Provided by CookingWithShelia
Categories Poblano Pepper Recipes
Time 35m
Yield 4
Number Of Ingredients 8
Steps:
- Heat a large skillet over medium-high heat. Cook and stir chorizo and onion in the hot skillet until meat is browned and crumbly, 5 to 7 minutes. Add beans and corn; mix well. Turn heat to medium-low and add basil. Cover and simmer for 10 minutes.
- Meanwhile, preheat the oven to 375 degrees F (190 degrees C). Spray a baking sheet with nonstick spray.
- Fill poblano peppers evenly with the chorizo mixture. Top with Cheddar cheese.
- Bake in the preheated oven until cheese melts, about 10 minutes.
Nutrition Facts : Calories 561.9 calories, Carbohydrate 25.3 g, Cholesterol 88.9 mg, Fat 38.3 g, Fiber 7.2 g, Protein 30 g, SaturatedFat 15 g, Sodium 1413 mg, Sugar 3.5 g
PEPPERS STUFFED WITH CHORIZO AND RICE
DH hates anything green! BUT he caught me watching Food Network (instead of doing housework! lol) and said "WOW- that looks AMAZING! This was the recipe, but of course I have tweeked it a little! They used whole poblanos which would be great. Please feel free to choose whichever you would like poblanos or bell peppers.
Provided by Mamas Kitchen Hope
Categories Peppers
Time 1h
Yield 6 serving(s)
Number Of Ingredients 13
Steps:
- In a medium saucepan, heat oil and chorizo, cook for 3 minutes.
- Add bell pepper, jalapeno, onions and garlic. Cook until they begin to soften then add rice and cook until all the grains of the rice are coated with oil and the rice begins to take on a little color.
- Add all liquids and stir over high heat for 3 minutes, cover and reduce heat to low.
- Preheat oven to 400 degrees F.
- Place poblano chiles on baking sheet and bake for 15 minutes. Remove from oven and let cool. Once cool, cut top 1/4 of chile off and remove ribs and seeds. Do not remove skin as it will help to hold the pepper together.
- When rice is finished cooking, fluff with fork and stir in shrimp. Stuff chiles with 1/6 of the rice mixture.
- Place all the chiles on baking sheet and place into oven for 10 minutes.
- Remove from oven, mix cheeses together and cover pepper with cheese. Broil for 3 minutes to melt and brown the cheese.
- Serve.
Tips:
- Select the Right Peppers: Choose bell peppers that are firm, brightly colored, and have smooth skin. Avoid peppers with blemishes or bruises.
- Properly Prepare the Peppers: Cut the peppers in half lengthwise and remove the seeds and ribs. Make sure to cut a thin slice off the bottom of each pepper half so that it can stand upright.
- Use High-Quality Chorizo: Opt for a good quality, flavorful chorizo. Mexican chorizo is typically used in this dish, but you can also use Spanish chorizo if you prefer a spicier flavor.
- Cook the Chorizo Thoroughly: Brown the chorizo in a pan until it's cooked through and crispy. This will enhance its flavor and texture.
- Season Generously: Don't be afraid to season the stuffing mixture well. A combination of spices, such as cumin, chili powder, paprika, garlic powder, and salt and pepper, will add depth of flavor.
- Stuff the Peppers Evenly: Divide the stuffing mixture evenly among the pepper halves.

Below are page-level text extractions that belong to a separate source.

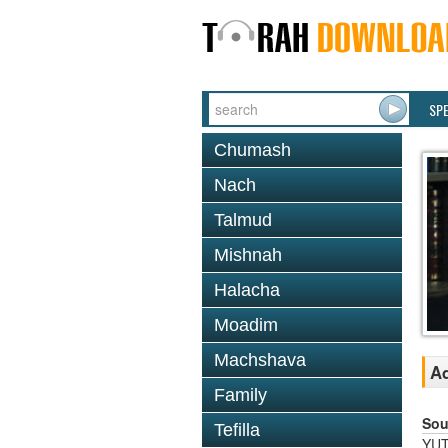
SP
Chumash
Nach
Talmud
Mishnah
Halacha
Moadim
Machshava
A
Family
Sou
Tefilla
YUT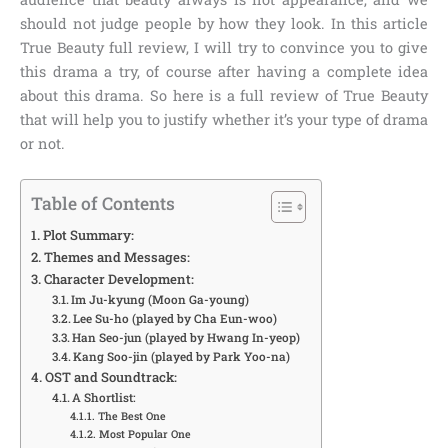
should not judge people by how they look. In this article
True Beauty full review
, I will try to convince you to give
this drama a try, of course after having a complete idea
about this drama. So here is a full review of True Beauty
that will help you to justify whether it’s your type of drama
or not.
Table of Contents
Plot Summary:
Themes and Messages:
Character Development:
Im Ju-kyung (Moon Ga-young)
Lee Su-ho (played by Cha Eun-woo)
Han Seo-jun (played by Hwang In-yeop)
Kang Soo-jin (played by Park Yoo-na)
OST and Soundtrack:
A Shortlist:
The Best One
Most Popular One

Make sure to press the stuffing down firmly so that it stays in place.
- Bake at the Right Temperature: Bake the stuffed peppers in a preheated oven at the recommended temperature. This will ensure that the peppers are cooked through and the cheese is melted and bubbly.

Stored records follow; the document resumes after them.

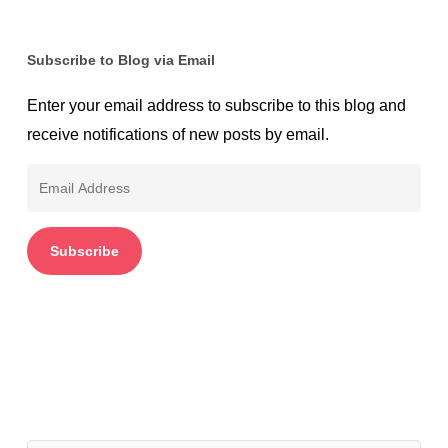
Subscribe to Blog via Email
Enter your email address to subscribe to this blog and
receive notifications of new posts by email.
Email
Address
Subscribe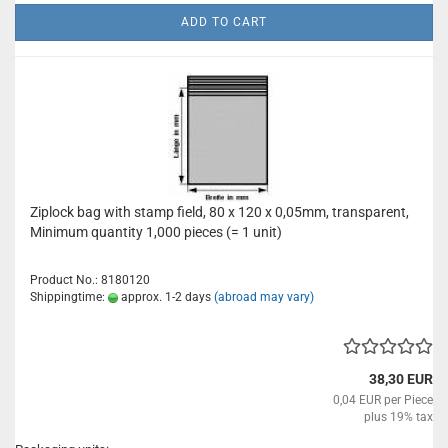
ADD TO CART
Ziplock bag with stamp field, 80 x 120 x 0,05mm, transparent,
Minimum quantity 1,000 pieces (= 1 unit)
Product No.: 8180120
Shippingtime:
approx. 1-2 days
(abroad may vary)
38,30 EUR
0,04 EUR per Piece
plus 19% tax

- Garnish and Enjoy: Before serving, garnish the stuffed peppers with fresh herbs, such as cilantro or parsley. Serve them with additional salsa, guacamole, or sour cream for an extra burst of flavor.
Conclusion:
Stuffed peppers with chorizo are a versatile and delicious dish that can be enjoyed as a main course or a side dish. With its combination of savory chorizo, flavorful spices, and melted cheese, this dish is sure to satisfy your taste buds. Whether you're looking for a hearty weeknight meal or a special occasion dish, stuffed peppers with chorizo are an excellent choice. Experiment with different types of peppers, fillings, and toppings to create your own unique variations of this classic recipe.